What this task involves — Pick out every line in the data below containing the string "area" and copy those lines.

====== Material

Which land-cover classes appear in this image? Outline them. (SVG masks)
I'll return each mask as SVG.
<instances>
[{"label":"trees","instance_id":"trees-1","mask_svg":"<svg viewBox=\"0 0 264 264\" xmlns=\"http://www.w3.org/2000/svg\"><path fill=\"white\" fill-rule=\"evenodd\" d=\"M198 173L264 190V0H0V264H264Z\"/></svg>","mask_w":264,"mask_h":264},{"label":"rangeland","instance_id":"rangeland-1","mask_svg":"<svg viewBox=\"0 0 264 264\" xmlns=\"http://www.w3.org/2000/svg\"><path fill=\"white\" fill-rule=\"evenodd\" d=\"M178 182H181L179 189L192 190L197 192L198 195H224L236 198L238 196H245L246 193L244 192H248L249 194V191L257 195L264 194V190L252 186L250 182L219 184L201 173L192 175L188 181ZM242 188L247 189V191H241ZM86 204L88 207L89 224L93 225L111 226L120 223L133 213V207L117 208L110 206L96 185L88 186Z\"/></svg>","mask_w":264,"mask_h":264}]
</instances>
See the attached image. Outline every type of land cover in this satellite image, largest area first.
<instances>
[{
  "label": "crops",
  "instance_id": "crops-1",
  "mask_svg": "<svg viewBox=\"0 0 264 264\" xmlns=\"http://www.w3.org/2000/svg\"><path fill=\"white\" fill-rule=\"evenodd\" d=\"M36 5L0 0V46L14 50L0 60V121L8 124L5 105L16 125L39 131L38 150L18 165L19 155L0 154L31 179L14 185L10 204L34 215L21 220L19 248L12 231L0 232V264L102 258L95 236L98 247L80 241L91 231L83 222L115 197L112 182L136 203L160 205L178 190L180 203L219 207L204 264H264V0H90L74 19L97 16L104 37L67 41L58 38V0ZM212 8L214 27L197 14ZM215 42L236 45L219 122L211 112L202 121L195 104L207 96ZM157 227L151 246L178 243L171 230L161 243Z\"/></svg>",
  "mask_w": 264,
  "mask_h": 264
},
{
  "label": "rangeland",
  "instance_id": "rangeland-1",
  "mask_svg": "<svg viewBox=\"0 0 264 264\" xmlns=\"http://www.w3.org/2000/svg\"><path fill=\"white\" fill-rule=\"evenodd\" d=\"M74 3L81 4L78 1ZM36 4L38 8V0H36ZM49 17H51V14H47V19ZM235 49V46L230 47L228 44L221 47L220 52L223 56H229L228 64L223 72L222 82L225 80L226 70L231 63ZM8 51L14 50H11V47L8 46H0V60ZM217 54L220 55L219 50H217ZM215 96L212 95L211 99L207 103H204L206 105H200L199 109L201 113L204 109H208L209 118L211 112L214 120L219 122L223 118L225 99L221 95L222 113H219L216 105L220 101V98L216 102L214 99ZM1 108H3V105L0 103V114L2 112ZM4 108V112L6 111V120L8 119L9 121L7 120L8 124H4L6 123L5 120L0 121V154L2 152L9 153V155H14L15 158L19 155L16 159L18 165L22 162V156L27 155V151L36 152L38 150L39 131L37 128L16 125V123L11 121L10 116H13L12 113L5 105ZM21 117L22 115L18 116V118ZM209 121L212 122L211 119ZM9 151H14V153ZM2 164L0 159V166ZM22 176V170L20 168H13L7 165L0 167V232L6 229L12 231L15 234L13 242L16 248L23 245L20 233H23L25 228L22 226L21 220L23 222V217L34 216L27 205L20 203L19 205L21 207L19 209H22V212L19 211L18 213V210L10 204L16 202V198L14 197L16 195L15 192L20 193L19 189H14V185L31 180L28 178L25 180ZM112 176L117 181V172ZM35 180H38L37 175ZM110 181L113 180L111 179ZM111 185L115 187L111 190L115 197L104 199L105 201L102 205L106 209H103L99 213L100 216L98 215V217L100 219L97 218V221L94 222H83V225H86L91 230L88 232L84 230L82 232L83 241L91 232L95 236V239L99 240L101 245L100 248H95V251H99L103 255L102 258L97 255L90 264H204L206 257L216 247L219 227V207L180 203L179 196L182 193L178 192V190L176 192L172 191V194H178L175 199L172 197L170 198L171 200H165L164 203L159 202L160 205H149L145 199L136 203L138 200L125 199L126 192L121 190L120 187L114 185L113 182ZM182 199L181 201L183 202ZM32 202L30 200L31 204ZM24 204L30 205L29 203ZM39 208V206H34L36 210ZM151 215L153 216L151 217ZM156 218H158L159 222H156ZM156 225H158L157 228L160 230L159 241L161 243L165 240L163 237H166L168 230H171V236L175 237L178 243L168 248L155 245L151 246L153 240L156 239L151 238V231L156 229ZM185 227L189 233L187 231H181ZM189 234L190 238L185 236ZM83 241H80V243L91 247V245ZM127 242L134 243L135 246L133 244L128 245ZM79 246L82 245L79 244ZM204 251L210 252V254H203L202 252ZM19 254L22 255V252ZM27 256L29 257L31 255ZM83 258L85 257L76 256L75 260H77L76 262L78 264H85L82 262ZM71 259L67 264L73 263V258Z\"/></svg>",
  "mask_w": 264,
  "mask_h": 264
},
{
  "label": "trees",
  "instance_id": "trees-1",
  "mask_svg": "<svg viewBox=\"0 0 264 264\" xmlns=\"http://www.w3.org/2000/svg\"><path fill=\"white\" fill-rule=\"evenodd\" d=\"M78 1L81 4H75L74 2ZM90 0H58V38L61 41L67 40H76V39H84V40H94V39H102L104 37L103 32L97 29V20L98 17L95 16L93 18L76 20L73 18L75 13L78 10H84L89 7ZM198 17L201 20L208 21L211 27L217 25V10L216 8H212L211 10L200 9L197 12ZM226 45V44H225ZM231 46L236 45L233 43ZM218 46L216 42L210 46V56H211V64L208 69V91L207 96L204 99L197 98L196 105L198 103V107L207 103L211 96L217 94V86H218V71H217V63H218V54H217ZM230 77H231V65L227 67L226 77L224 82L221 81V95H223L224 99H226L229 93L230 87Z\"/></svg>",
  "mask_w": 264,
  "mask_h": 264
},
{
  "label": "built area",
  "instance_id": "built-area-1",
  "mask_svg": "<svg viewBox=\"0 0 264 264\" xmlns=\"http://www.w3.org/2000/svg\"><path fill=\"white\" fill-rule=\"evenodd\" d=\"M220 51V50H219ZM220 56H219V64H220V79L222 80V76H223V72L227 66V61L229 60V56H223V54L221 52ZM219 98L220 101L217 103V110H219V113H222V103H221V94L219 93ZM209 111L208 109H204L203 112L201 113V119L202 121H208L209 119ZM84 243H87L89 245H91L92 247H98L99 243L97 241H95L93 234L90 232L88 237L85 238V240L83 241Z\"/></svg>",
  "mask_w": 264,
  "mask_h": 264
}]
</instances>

============

Solution —
See the attached image. Outline every type of land cover in this satellite image, largest area first.
  "label": "built area",
  "instance_id": "built-area-1",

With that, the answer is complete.